2月7日から中国のお正月、いわゆる旧正月が始まった。世界中、中国人が経営する店はどんな日も休みなしで開店しているが、この期間だけは1週間も閉店する。日本はお正月といえば実家に帰省する人が多いが、中国でも同じである。都市部に出稼ぎに働きに出かけている人も旧正月だけは必ずといっていいほど地方に帰省する。日本にいる中国人の場合は、帰省先は中華街に集まる。ギョーザを作って食べるのが旧正月の通常のならわしだ。しかし今年ばかりはそうもいかない。

 1月28日頃から騒がれだした中国製ギョーザ中毒事件は、31日にはトップニュースとして日本中を横断した。中国では仮に食品によって死亡者がでたとしてもここまで騒ぎにはならない。

 中国製ギョーザ中毒事件は、1週間経過した今でも毎日多くの時間を割いてテレビで報道されている。スポーツ新聞もこの記事によっていつもより駅売りが増えたそうだ。

 死に至るかもしれない危険性の高い薬品が混じっていたとあって、「中国の食品=薬品=毒物混入」と大変危険な印象が根付いてしまった。賞味期限の偽造をしていた日本の食品会社どころではない。
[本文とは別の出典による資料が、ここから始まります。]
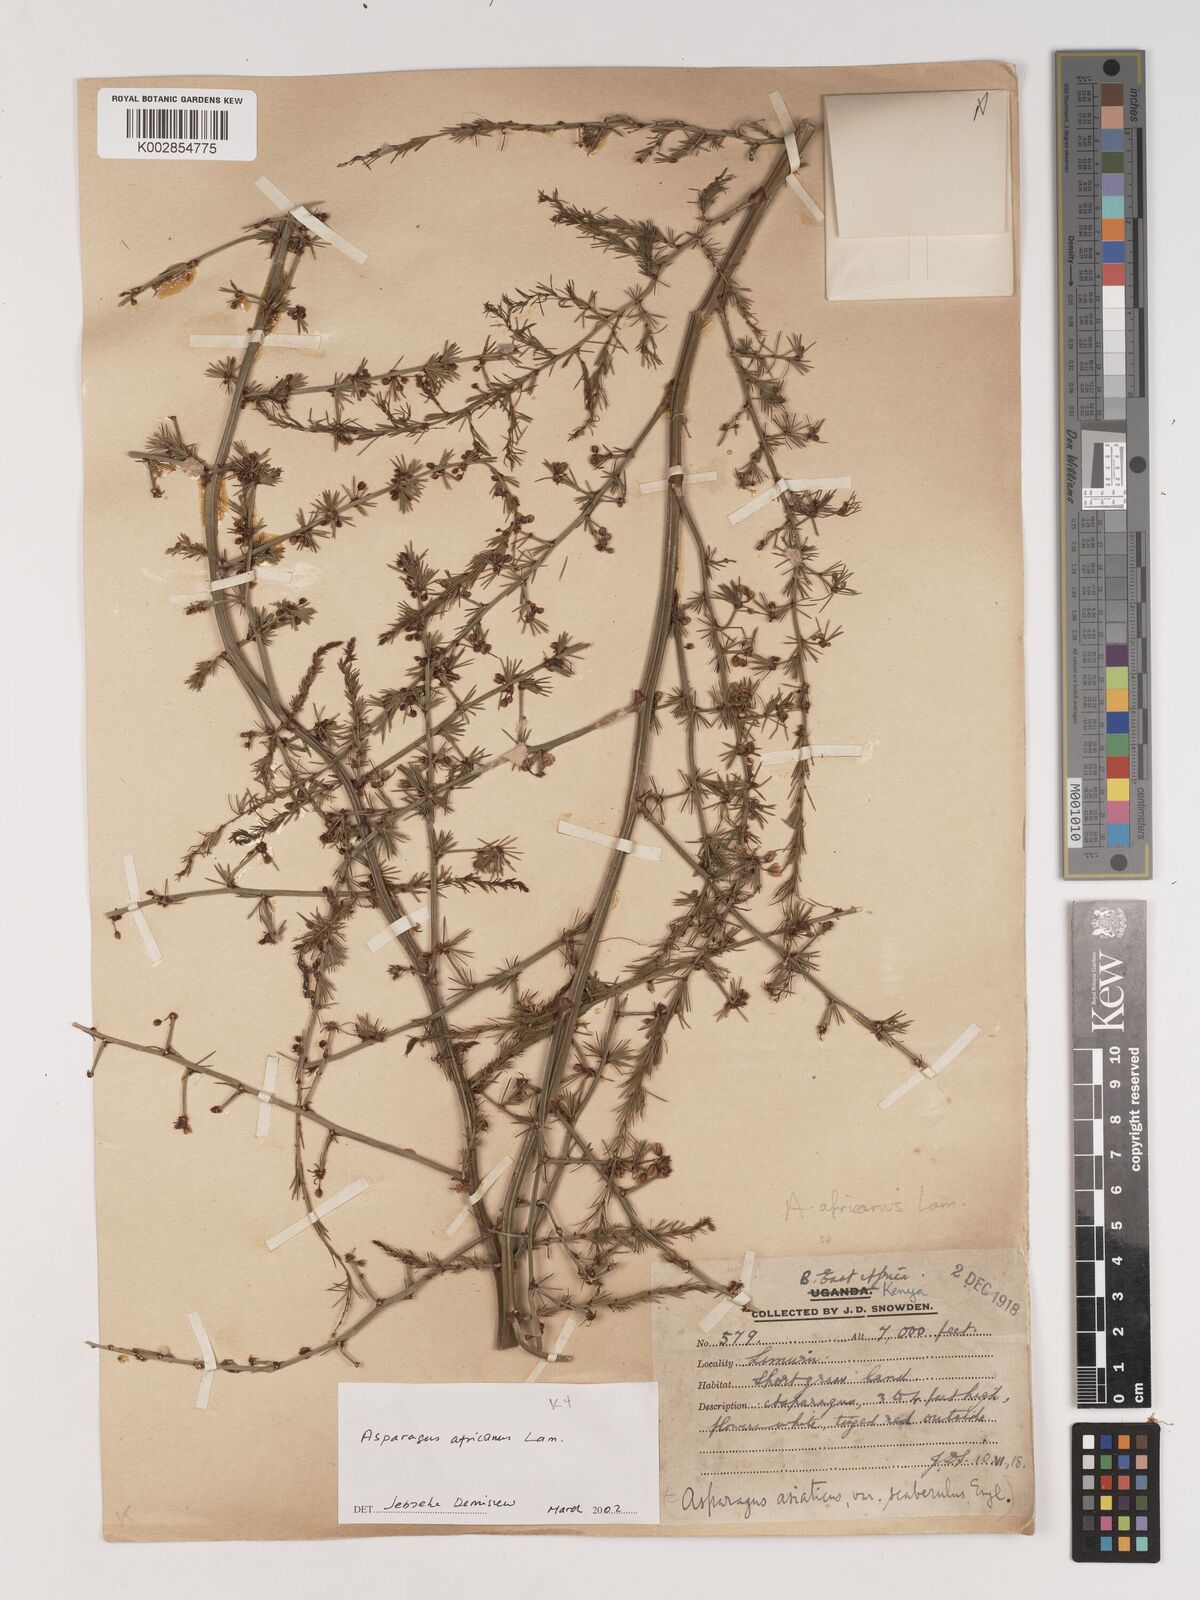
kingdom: Plantae
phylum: Tracheophyta
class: Liliopsida
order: Asparagales
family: Asparagaceae
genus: Asparagus
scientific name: Asparagus africanus
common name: Asparagus-fern
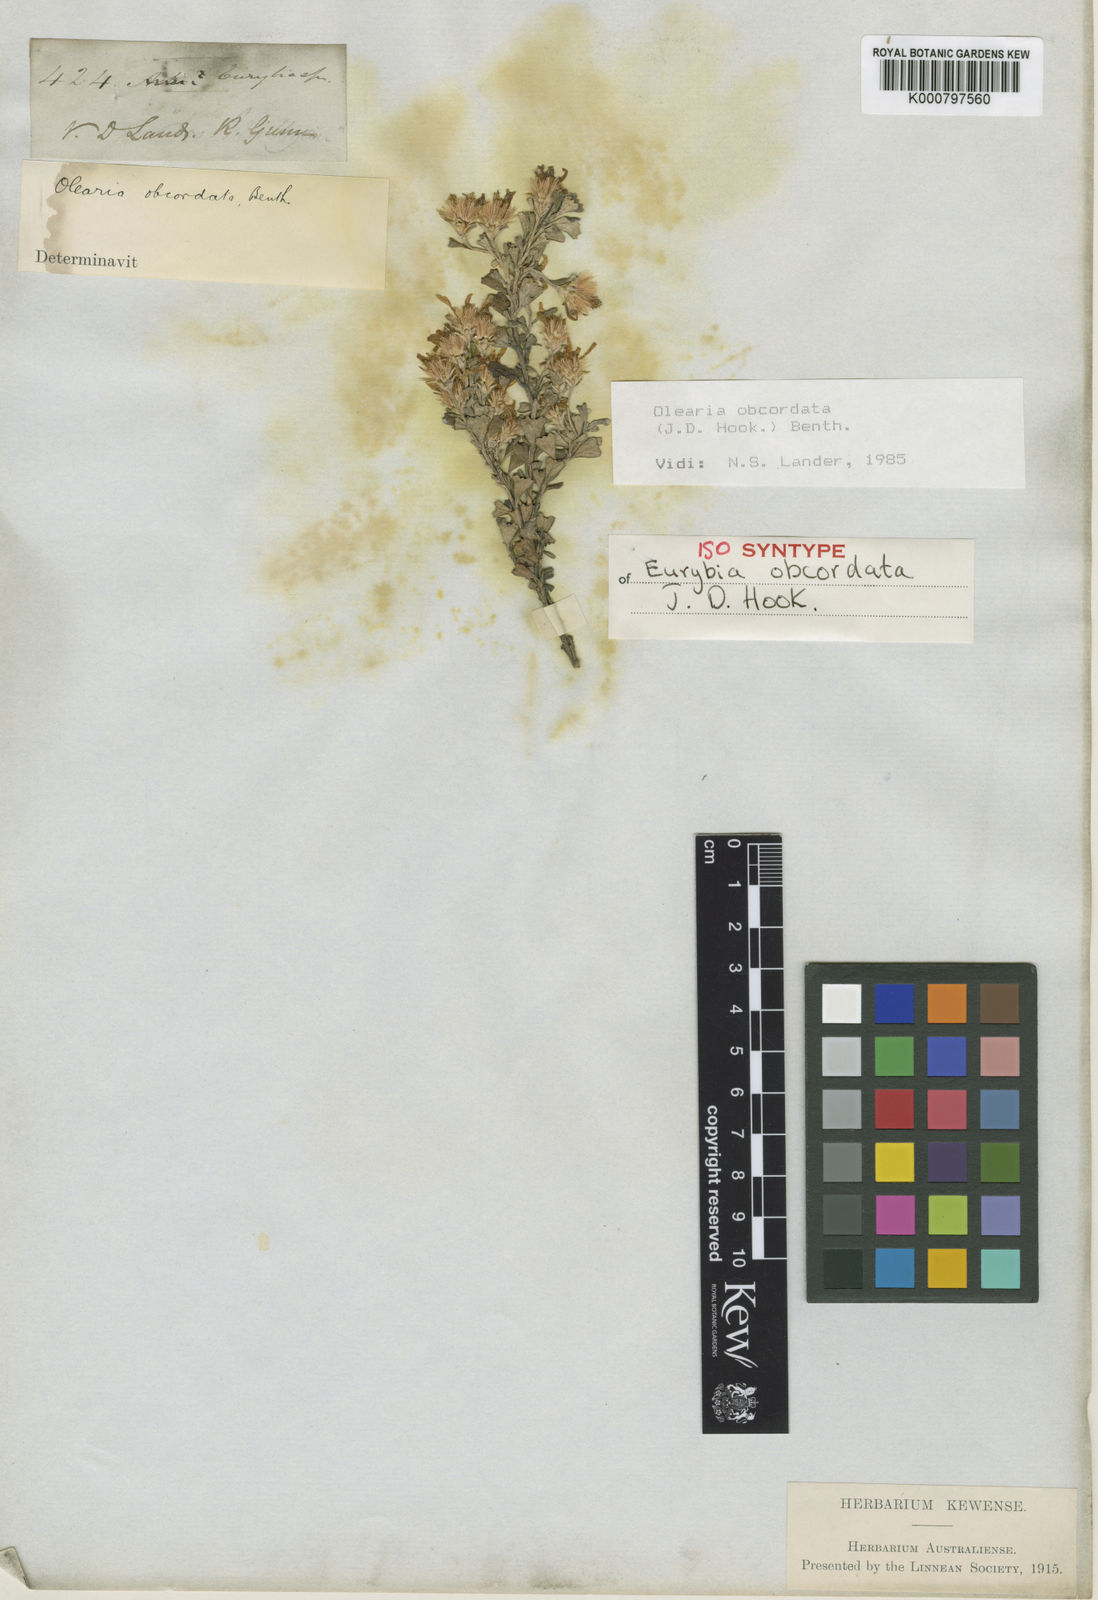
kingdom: Plantae
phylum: Tracheophyta
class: Magnoliopsida
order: Asterales
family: Asteraceae
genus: Olearia
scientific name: Olearia obcordata
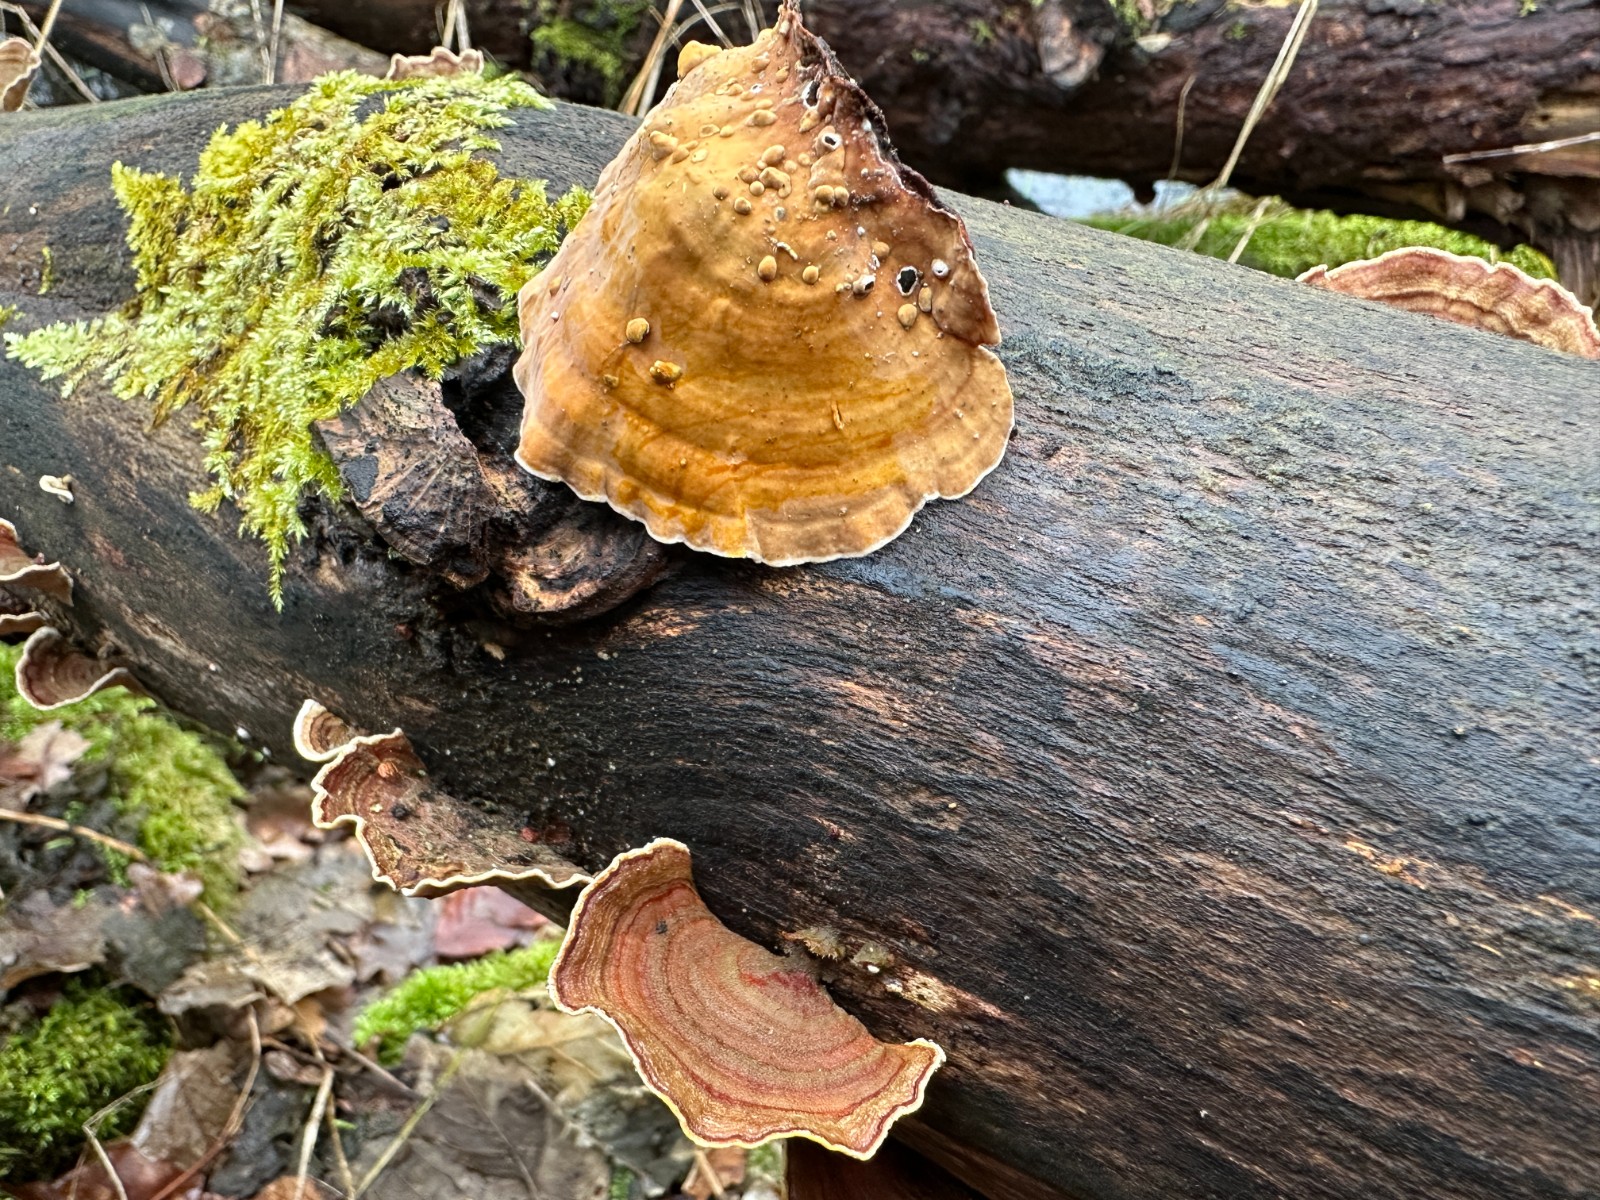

これまで食の安全に無頓着だった人も、もう無関心ではいられない。

中国食品の風評で
直接打撃を受けた中華街

 さて、この中国食品のイメージ悪化に影響を受けているのが、横浜の中華街である。ここ最近の中華街訪問客数をみてみると、それは明らかだ。中国産品の危険性を指摘する報道が出始めた昨年4月ごろから、人は減り始めたが、「段ボール肉まん報道」があった7月には、訪問客は2割減少した。

 今回の中国製ギョーザ中毒事件が発生してからテレビ取材などのために私は何度も中華街に足を運ぶことになった。今回の騒動でさらなる集客悪化が憂慮されるが、中華街の中でもこの騒動は長引くと懸念されており、なかでも影響は小規模店ほど大きいようだ。ギョーザ専門店はすでに店が閉まっており、看板だけが掲げられていた。